Attorneys General from various states are trying to reach a settlement with big banks for 20 billion dollars. Sounds great, but the two sides are bickering not just on the amount of the settlement, but what to do with the money, as the New York Times explains, below. As I see it, this is all a bunch of crap. Everyone knows there is no perfect solution; we don’t need the banks to tell us that. But any solution is better than none, and that’s what’s happening with all of this bickering – nothing. Of course, that’s just what the big banks wants, as it ensures no penalty and no money out of their pockets.
Want my solution? I’ve said it before on this blog – reduce the principal on all owner-occupied mortgages to present value. Boom! Instant loan modification for everyone. Is that arguably unfair for people who’ve already paid their mortgages? Sure. And is it unfair to people who have already been foreclosed? Yes. But there is no perfect solution, and that solution is better than any I’ve seen. After all, it would make mortgages affordable, drastically reduce the incentive for strategic defaults, and, most importantly, keep homeowners in their homes. Arguably, this would help banks, too, as it would induce more people to make their monthly payments (but, if we’re being honest, who cares if the banks are hurt – they’ve been helped enough already). Also, an “across-the-board” policy like that would be hard to criticize because it applies equally to everyone; nobody could cry “favortism.”
Unfortunately, this type of policy will never be implemented because the big banks would never agree to it and nobody in a position of authority in the United States has the gumption to force it to happen. Sigh. (In other words, Obama has no guts, and neither does just about everyone else in D.C.)
Here’s the article…

Showing resistance for the first time against government pressure to write off tens of billions worth of mortgage debt, Bank of America executives said on Tuesday that the idea was unworkable and warned that it would be unfair to borrowers who had managed to stay current on their loans.
“There’s a core problem that if you start to help certain people and don’t help other people, it’s going to be very hard to explain the difference,” said Brian T. Moynihan, the chief executive of Bank of America. “Our duty is to have a fair modification process.”
All 50 state attorneys general, as well as a host of federal agencies, are pushing for a settlement over investigations into foreclosure abuses by major mortgage servicers that could cost the industry $20 billion or more. Much of that money would be earmarked to reduce principal owed by homeowners facing foreclosure.

* [What is expected]:
Can you retype the part of the mortgage settlement post between "Showing resistance for" and "homeowners facing foreclosure.", inclusive?

* [Listed records]:

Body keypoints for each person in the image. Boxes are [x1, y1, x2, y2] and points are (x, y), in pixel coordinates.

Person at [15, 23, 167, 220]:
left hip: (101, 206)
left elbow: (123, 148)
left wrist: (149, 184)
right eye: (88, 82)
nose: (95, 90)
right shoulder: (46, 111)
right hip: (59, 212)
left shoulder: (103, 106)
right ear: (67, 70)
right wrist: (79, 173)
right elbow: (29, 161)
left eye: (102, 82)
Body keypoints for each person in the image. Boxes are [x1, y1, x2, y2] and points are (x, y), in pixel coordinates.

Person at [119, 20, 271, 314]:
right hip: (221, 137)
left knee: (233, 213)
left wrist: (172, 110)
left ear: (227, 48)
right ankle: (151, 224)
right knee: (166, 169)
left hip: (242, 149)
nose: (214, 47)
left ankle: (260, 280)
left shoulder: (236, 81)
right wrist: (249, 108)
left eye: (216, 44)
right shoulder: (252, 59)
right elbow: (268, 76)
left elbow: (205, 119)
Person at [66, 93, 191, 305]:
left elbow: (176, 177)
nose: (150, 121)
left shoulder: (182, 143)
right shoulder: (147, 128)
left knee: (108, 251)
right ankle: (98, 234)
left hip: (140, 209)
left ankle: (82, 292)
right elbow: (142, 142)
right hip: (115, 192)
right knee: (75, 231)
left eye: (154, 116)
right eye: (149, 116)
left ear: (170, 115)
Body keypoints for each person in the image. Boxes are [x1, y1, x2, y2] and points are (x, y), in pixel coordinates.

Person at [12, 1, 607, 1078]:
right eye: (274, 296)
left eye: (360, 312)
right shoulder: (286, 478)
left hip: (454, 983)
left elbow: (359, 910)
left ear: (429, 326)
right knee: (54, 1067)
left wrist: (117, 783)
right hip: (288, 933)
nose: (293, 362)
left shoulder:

* [Response below]:
Showing resistance for the first time against government pressure to write off tens of billions worth of mortgage debt, Bank of America executives said on Tuesday that the idea was unworkable and warned that it would be unfair to borrowers who had managed to stay current on their loans.
“There’s a core problem that if you start to help certain people and don’t help other people, it’s going to be very hard to explain the difference,” said Brian T. Moynihan, the chief executive of Bank of America. “Our duty is to have a fair modification process.”
All 50 state attorneys general, as well as a host of federal agencies, are pushing for a settlement over investigations into foreclosure abuses by major mortgage servicers that could cost the industry $20 billion or more. Much of that money would be earmarked to reduce principal owed by homeowners facing foreclosure.